__About this task__:
Using the records that appear below, write out exactly the lines from the one with "M178,1410L197,1428L172,1453L153,1435Z" through the one with "M626,97L763,61L926,12", keeping both end lines.

__Data for review__:
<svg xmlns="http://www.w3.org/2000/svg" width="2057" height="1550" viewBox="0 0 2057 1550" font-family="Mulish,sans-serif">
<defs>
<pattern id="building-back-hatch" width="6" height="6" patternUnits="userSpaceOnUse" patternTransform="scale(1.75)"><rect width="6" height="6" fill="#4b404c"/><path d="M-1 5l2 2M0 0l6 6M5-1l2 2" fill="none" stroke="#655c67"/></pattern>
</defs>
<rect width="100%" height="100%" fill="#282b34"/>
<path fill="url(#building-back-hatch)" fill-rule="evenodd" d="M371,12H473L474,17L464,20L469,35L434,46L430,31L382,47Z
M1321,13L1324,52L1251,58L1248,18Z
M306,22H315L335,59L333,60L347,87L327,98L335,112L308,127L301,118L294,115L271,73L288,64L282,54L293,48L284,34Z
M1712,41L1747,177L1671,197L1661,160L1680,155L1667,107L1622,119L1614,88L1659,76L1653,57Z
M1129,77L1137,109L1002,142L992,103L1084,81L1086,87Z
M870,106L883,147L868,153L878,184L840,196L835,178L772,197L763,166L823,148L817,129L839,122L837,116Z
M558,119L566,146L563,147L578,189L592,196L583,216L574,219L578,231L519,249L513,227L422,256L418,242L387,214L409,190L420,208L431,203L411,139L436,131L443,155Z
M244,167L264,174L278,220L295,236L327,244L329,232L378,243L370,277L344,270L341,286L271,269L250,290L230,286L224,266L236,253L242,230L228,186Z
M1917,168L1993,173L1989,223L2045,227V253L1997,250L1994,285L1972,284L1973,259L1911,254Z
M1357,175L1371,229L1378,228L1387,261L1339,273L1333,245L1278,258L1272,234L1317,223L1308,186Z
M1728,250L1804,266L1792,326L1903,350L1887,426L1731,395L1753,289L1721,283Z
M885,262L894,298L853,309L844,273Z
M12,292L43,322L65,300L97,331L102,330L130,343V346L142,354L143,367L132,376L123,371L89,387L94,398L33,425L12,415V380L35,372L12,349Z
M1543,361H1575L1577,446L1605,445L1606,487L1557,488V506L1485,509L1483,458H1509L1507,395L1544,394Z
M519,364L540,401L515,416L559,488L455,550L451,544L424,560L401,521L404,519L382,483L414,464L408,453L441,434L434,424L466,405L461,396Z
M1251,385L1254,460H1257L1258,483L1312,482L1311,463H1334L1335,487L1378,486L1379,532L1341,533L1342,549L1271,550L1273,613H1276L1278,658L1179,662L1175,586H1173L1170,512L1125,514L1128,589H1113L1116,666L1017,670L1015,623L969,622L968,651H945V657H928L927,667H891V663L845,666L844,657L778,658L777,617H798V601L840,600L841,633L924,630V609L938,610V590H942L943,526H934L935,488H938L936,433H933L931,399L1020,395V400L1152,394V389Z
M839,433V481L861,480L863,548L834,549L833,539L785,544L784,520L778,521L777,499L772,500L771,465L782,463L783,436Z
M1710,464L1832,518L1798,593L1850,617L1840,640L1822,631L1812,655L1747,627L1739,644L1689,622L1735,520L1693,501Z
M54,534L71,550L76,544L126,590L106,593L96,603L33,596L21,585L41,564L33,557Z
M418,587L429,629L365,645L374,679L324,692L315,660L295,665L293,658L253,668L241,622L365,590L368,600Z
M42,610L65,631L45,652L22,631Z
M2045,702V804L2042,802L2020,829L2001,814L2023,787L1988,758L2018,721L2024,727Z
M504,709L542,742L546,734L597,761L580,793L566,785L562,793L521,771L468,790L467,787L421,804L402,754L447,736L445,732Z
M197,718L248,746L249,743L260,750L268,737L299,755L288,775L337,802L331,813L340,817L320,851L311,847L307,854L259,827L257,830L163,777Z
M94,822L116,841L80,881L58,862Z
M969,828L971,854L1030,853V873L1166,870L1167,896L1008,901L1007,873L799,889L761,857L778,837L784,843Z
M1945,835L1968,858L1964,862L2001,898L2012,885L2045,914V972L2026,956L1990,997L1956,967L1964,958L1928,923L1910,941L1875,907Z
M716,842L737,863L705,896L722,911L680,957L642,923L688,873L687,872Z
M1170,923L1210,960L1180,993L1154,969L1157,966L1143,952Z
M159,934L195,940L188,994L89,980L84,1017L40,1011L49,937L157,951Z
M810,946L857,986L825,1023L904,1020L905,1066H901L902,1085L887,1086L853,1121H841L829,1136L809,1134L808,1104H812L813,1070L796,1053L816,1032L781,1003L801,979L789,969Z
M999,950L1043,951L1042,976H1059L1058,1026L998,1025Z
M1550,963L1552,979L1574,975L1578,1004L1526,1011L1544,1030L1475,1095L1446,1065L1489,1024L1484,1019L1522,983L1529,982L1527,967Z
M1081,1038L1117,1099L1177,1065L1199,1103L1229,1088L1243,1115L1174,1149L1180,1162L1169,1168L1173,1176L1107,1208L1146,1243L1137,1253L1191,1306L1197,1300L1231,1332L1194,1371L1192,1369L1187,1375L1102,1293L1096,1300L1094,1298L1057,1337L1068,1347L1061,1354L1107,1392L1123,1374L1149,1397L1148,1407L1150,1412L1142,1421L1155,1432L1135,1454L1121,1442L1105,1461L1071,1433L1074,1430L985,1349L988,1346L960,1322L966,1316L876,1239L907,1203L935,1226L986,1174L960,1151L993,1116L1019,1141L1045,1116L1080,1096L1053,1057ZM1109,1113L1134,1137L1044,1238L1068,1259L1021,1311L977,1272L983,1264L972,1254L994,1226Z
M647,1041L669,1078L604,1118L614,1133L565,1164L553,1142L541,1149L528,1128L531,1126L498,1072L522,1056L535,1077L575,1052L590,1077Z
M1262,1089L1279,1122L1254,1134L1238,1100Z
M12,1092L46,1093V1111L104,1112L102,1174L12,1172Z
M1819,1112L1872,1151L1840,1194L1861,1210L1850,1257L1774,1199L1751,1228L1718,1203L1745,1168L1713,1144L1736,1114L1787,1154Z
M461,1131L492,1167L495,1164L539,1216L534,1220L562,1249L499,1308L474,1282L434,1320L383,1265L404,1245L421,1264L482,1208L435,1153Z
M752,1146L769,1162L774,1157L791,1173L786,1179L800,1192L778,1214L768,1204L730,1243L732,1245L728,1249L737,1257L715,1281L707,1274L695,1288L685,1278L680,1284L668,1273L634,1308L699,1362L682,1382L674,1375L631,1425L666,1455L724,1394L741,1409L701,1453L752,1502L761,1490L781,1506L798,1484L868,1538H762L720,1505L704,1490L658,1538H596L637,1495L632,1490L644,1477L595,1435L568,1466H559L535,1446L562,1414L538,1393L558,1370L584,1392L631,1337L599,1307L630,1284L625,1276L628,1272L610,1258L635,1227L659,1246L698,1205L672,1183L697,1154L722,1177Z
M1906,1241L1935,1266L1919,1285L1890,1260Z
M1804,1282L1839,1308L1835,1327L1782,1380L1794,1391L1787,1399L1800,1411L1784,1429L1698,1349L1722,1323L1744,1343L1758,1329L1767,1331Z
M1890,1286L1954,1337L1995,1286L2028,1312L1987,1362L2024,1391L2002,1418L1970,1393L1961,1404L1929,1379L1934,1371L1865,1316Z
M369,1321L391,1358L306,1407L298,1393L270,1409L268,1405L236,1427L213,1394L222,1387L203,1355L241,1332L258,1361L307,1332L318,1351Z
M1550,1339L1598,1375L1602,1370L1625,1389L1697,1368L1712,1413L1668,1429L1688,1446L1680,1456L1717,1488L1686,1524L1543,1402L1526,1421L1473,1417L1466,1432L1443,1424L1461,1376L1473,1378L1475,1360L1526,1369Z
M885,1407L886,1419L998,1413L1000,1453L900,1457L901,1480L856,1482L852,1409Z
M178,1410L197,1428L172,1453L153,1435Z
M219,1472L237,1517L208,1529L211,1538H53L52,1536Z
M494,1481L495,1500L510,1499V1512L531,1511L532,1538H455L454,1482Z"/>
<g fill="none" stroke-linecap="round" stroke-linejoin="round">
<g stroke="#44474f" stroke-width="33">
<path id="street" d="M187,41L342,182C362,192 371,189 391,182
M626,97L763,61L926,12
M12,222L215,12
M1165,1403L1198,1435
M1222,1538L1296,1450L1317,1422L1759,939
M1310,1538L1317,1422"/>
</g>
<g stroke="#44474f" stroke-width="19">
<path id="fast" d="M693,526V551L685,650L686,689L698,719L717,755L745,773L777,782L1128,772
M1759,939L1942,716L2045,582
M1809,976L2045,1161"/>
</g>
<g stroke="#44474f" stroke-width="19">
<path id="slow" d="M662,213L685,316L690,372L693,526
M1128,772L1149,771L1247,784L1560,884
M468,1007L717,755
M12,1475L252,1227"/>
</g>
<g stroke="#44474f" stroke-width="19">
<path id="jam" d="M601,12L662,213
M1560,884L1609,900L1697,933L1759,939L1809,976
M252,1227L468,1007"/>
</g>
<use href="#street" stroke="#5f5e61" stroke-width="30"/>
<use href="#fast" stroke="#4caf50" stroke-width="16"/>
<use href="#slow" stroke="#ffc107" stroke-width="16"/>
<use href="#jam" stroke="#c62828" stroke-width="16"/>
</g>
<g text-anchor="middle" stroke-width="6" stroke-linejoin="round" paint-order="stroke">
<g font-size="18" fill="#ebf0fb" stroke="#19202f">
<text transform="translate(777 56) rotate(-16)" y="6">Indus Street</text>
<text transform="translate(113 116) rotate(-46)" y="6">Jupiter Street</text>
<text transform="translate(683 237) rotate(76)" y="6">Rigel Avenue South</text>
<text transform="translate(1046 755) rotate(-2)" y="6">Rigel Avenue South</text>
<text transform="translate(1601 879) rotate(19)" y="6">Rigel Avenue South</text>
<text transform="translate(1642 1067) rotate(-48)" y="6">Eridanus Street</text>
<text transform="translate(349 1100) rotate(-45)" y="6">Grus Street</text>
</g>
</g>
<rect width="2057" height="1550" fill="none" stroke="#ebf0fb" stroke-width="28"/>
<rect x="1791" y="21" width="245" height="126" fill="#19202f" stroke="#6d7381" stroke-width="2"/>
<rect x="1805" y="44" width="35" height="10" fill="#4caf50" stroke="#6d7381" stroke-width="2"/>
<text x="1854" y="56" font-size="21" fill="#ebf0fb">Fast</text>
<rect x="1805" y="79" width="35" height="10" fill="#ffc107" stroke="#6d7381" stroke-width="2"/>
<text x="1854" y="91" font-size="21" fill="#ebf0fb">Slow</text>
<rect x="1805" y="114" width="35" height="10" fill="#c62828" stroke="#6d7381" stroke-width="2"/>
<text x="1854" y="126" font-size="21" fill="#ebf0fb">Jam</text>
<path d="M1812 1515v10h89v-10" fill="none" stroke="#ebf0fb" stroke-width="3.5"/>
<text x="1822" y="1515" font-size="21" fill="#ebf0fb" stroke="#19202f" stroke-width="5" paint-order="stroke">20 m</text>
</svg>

__Exercise response__:
M178,1410L197,1428L172,1453L153,1435Z
M219,1472L237,1517L208,1529L211,1538H53L52,1536Z
M494,1481L495,1500L510,1499V1512L531,1511L532,1538H455L454,1482Z"/>
<g fill="none" stroke-linecap="round" stroke-linejoin="round">
<g stroke="#44474f" stroke-width="33">
<path id="street" d="M187,41L342,182C362,192 371,189 391,182
M626,97L763,61L926,12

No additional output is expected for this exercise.